WHAT IS REQUIRED: Reading the records below, find how many lines include the word "Фізична" and give that number alone.

——

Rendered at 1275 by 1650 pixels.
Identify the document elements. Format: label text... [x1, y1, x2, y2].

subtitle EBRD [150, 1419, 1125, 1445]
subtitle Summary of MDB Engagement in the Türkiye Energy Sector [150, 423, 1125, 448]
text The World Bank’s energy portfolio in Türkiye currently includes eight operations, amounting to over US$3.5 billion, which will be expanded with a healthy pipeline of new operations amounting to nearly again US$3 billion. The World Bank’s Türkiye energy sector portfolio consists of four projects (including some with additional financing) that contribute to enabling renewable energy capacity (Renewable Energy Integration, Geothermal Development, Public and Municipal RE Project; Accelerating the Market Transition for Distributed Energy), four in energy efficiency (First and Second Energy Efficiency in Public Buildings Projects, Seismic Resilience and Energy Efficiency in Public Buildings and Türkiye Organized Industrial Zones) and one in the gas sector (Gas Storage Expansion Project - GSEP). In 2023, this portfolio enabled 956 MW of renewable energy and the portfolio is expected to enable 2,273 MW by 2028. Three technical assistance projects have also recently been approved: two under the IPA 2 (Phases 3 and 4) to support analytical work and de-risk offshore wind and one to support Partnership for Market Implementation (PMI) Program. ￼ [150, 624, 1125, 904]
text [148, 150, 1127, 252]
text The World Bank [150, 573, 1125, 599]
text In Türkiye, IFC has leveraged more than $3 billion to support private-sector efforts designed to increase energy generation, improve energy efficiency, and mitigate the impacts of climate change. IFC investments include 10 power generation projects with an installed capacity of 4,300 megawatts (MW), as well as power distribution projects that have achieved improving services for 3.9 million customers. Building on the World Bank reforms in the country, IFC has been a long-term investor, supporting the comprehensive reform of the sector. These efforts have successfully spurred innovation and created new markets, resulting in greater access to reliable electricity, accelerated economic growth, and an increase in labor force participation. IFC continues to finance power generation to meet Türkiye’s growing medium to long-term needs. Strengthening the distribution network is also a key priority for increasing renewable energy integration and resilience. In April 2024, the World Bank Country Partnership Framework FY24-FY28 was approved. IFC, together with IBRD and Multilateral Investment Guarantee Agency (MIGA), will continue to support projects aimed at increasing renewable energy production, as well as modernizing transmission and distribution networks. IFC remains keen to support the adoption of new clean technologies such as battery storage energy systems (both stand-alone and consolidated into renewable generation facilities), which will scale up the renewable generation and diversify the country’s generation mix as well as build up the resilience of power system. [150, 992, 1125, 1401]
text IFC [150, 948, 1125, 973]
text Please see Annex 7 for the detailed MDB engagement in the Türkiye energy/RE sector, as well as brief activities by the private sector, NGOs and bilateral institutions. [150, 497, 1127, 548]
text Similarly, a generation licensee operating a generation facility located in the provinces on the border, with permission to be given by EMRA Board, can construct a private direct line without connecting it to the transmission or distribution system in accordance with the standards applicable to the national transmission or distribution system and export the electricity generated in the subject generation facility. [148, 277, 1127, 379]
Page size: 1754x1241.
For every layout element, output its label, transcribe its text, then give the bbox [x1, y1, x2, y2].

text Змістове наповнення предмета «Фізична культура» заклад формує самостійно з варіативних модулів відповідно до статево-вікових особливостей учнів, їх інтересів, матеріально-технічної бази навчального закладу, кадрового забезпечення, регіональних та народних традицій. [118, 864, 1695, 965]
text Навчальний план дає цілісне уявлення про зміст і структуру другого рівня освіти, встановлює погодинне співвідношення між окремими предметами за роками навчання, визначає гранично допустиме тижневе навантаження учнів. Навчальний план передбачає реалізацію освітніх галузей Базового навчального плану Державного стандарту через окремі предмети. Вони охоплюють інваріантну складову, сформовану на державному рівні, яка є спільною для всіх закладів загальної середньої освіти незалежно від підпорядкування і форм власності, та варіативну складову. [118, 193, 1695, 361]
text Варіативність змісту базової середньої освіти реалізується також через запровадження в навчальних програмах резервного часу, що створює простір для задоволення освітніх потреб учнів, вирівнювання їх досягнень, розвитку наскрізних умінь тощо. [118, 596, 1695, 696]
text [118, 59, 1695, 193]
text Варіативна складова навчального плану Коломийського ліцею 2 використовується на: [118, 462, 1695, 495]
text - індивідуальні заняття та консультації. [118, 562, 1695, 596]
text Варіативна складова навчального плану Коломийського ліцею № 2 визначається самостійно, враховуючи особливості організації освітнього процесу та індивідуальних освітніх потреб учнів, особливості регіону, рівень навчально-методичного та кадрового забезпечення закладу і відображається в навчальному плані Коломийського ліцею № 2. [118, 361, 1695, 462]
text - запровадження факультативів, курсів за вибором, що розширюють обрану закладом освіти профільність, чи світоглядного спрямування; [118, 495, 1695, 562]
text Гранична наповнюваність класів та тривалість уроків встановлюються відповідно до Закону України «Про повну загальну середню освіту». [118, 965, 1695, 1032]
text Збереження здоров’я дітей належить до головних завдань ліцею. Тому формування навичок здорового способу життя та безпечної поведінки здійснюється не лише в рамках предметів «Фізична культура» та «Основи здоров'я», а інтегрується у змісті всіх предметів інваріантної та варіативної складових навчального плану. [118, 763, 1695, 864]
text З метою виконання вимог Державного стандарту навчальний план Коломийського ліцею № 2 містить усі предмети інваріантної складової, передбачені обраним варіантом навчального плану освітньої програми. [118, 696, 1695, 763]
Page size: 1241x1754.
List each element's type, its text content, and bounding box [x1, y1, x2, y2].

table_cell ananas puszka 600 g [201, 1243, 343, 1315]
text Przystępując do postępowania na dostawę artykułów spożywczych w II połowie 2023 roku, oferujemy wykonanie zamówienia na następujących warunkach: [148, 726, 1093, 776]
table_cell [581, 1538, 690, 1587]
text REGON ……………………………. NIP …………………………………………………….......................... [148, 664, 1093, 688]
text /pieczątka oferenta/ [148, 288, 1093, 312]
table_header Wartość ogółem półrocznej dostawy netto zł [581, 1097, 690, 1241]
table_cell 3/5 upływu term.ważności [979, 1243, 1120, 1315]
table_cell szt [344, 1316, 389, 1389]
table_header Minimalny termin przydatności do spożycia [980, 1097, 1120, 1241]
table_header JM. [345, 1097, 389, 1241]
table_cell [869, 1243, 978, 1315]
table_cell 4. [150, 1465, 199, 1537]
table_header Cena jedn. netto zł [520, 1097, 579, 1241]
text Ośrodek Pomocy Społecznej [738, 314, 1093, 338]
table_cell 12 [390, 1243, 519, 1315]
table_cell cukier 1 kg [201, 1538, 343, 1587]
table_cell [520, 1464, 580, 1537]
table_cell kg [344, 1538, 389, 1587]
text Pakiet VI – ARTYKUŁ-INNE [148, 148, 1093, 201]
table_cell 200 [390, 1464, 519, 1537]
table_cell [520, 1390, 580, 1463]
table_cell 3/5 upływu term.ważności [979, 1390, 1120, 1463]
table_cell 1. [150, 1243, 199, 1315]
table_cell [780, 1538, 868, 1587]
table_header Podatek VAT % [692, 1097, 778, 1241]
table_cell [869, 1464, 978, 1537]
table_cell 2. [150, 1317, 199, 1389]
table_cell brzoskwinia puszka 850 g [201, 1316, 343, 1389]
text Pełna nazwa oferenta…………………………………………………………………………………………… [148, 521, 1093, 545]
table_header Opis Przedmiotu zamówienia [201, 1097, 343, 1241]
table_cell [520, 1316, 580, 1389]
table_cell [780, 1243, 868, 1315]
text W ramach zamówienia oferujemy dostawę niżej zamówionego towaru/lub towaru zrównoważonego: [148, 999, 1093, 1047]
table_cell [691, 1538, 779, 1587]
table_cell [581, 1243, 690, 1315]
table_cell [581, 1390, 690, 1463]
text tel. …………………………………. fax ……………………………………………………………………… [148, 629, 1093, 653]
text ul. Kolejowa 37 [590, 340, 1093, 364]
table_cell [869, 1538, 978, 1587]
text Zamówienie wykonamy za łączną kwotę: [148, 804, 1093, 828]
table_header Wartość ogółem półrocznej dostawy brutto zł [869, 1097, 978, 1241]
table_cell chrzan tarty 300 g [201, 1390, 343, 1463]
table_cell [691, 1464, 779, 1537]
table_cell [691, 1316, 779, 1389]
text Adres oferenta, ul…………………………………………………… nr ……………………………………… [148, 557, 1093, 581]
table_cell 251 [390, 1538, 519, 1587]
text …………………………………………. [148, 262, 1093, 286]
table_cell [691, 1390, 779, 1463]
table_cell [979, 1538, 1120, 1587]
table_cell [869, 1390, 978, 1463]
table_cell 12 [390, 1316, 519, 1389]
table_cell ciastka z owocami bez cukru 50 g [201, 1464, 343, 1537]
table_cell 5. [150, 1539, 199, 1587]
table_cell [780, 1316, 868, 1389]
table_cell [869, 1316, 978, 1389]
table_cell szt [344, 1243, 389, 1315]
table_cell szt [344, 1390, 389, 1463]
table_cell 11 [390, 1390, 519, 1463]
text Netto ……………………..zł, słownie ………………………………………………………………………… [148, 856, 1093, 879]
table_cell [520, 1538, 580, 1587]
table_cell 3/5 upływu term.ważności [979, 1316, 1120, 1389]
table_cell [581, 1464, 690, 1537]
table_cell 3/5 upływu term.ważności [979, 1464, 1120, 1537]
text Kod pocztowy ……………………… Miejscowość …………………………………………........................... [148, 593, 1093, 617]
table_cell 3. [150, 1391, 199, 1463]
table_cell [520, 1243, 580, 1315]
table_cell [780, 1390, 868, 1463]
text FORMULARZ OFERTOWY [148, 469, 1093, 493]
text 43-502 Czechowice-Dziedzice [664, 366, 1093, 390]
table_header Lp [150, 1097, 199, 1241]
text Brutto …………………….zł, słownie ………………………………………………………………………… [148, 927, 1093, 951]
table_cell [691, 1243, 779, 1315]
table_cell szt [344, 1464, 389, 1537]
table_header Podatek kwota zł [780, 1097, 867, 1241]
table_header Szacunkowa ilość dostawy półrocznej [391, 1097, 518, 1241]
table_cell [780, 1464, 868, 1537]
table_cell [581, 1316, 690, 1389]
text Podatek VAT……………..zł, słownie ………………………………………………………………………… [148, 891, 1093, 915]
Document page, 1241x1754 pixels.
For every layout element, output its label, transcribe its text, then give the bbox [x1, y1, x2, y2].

——

WRITTEN REPLY: 2